Here's a healthy dish that's very easy to make and serve. Try and get Alaskan King salmon while it's in season, but any fresh salmon will do:

*Steamed Alaskan King Salmon with Ponzu-Sake Nage and Papaya Relish*

*Yield: 6 servings*

*Ingredients*:

*For the Salmon*:
3 lbs. Salmon filet
8 oz. store bought or homemade Ponzu Sauce
8 oz. Sake
6 Tbsp. Extra Virgin Olive Oil
6 slices of Lemon (cut into "wheels")
2 Tbsp. Cilantro, minced
Rock Salt or Kosher Salt to taste

*For the Salsa*:
1 1/4 c. Fresh Papaya, cut into 1/4" dice
1/2 c. Vine Ripened Tomato, seeded, cut into 1/4" dice
1/4 c. Red Onioin, cut into 1/4" dice
1 Jalapeno or Serrano Chili, seeded and finely chopped
2 Tbsp. Fresh Cilantro, finely chopped
2 Tbsp. Extra Virgin Olive Oil
1 Tbsp. Fresh Lemon Juice
1 Tbsp. Fresh Lime Juice
Kosher Salt to Taste

*Method*:

In a mixing bowl, combine all of the ingredients for the salsa except for the kosher salt and fold together. Season to taste with the salt and refrigerate. This can be kept up to 3-4 days in the fridge.
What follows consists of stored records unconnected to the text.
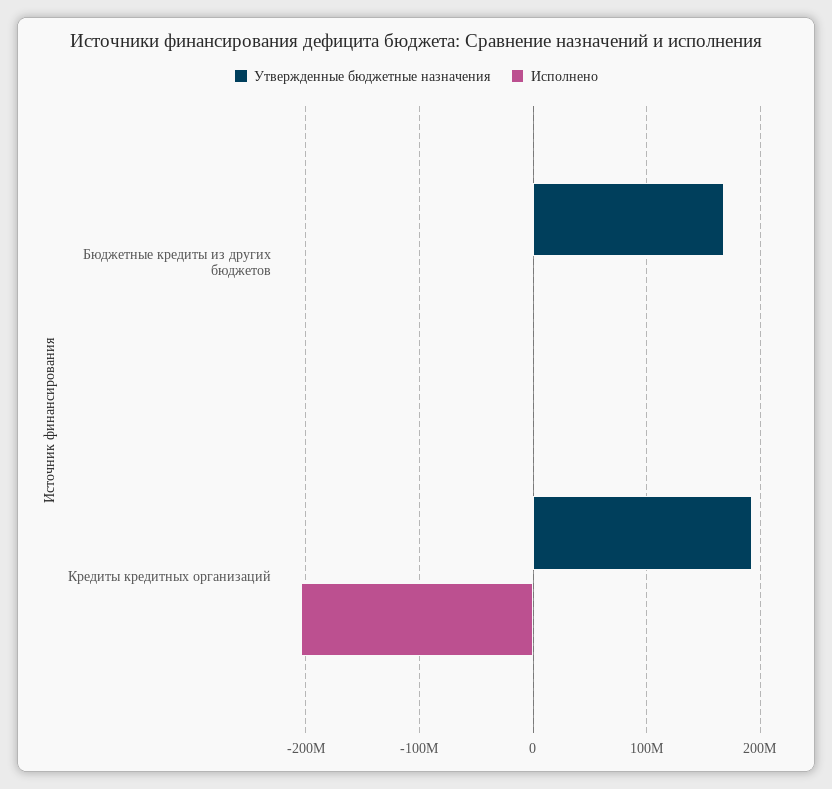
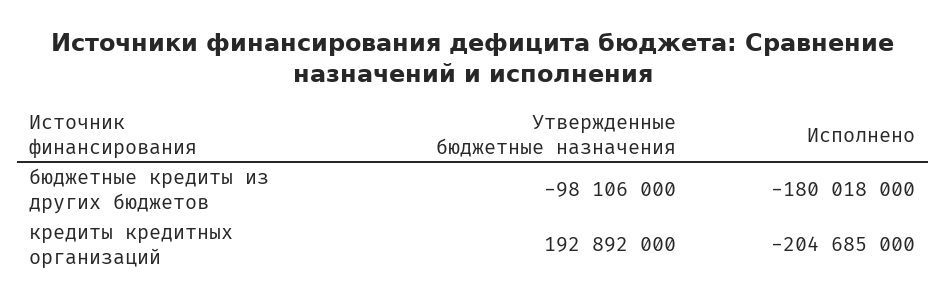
  {
    "Утвержденные бюджетные назначения": {
-     "Бюджетные кредиты из других бюджетов": 170000000,
+     "Бюджетные кредиты из других бюджетов": -98106000,
      "Кредиты кредитных организаций": 192892000
    },
    "Исполнено": {
-     "Бюджетные кредиты из других бюджетов": 0,
+     "Бюджетные кредиты из других бюджетов": -180018000,
      "Кредиты кредитных организаций": -204685000
    }
  }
Pre-heat oven to 400 degrees. On a sheet pan, lay down one large piece of foil (the piece must be large enough to hold all of the salmon with 4-5" between the salmon and the edge of the foil on all sides) or 6 smaller pieces of foil to steam individually. Cut the salmon into 6 even portions. Place the salmon inside of the foil, and fold the 4-5" of foil up about 20 degrees on all four sides to prevent any liquid from pouring out. Evenly pour the sake, ponzu, and olive oil over the salmon. Season the salmon with salt, and place a lemon wheel over each piece. Sprinkle the cilantro evenly over each piece of salmon. Using another piece of foil of the same size, cover the salmon then roll up the edges of the foil (bottom layer over top) 2-3 times on all four sides so that the salmon is sealed. Make sure that the bottom layer of foil is still slightly turned up or else the liquid will leak out. Be careful while sealing so that none of the liquid spills out as well. Bake the salmon in the oven for 14-16 minutes, or until medium to medium-well. Serve with the ponzu mixture and top off the salmon with the papaya salsa.


----------